Sound familiar? Ok, maybe I’ve gone a bit too far with some stereotypes, but how many DMs have designed a dungeon that had a room with a few monster that just waited for the door to open?
Guilty as charged. Now, it’s been a long time since I’ve done something like that in a dungeon and there are a few reasons for it. Mainly it’s becasue dungeons are changing. In 4e there just aren’t enough rooms in the dungeons to support a room with two orcs and a chest. In fact you could argue that dungeons as they once existed are no longer present in the current edition of D&D. For more on this read our article on Taking the Dungeon Out of D&D.
In looking at how dungeons have evolved with editions we’ve gone from large complex dungeon systems with multiple rooms of different dimensions, connected by long winding corridors to dungeons with 3 large rooms connected only by a requiste corridor as seen in the Dungeon Delves. Where once that corridor was the site of pit traps and wandering monsters. All of that has changed with 4e where traps are now a part of set encounters and wandering monsters tables aren’t even in the DMG.

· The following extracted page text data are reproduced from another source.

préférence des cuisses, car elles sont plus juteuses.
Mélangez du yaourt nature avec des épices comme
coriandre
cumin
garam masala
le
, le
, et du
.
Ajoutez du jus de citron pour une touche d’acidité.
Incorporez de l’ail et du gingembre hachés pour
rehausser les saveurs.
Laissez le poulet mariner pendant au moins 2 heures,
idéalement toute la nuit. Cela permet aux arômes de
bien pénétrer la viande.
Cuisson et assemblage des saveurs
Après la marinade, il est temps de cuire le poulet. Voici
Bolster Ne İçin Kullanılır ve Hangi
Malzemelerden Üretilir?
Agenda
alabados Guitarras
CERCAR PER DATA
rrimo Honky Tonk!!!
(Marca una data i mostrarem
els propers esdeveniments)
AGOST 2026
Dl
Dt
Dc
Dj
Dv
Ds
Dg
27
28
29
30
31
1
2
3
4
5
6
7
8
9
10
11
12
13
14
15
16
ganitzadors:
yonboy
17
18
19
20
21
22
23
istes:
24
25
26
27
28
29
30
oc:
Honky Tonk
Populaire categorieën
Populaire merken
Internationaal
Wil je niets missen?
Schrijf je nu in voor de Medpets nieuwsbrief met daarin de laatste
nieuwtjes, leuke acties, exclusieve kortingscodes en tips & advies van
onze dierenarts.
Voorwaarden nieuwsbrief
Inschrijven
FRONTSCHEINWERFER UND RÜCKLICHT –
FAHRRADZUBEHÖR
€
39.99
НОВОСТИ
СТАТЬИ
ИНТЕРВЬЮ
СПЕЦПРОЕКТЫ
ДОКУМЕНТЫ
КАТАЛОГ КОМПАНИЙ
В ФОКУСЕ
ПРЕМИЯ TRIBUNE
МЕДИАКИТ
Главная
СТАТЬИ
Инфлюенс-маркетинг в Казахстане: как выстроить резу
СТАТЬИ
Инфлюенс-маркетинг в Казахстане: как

Now part of me misses the old school dungeon crawls. I miss taking the dungeon one square of the map at a time, killing orcs that guarded random rooms and wondering if the chest was really a mimic. However, as much as I might miss those days I recognize it’s nostalgia talking and I don’t really want to go back. I’m not interested in dungeons that respond like bad video games where the monsters in the next room don’t attack because they are out of the aggro range.
One of the aspects I like in 4e that I’ve seen more of recently is combat occurring in waves. The D&D Championships have used this format and Ameron has been adapting them to the encounters in our current campaign. The addition of minions in 4e lends itself to this, in that not every new combatant is going to take multiple hits to kill. Having new combatants enter combat in subsequent rounds also simulates the fact that the dungeon is alive. Monsters are aware of what’s occurring in the next room and react accordingly.
Now some argue that encounters in 4e take to long complete, combat is to complicated. However, when you consider set encounters that have higher meaning than 100 rooms that are filled with various monsters waiting to be discovered, advancing through a dungeon takes less time. So really what’s the difference?
Of course there is no reason why so called old school dungeons can’t be adapted and used in 4e. In fact, encounters could be set up in the same fashion. For me I enjoy the sense of mystery that new combatants entering the encounter provides.
Do you enjoy encounters as they are laid out in 4e or do you prefer the larger sprawling dungeons from older editions?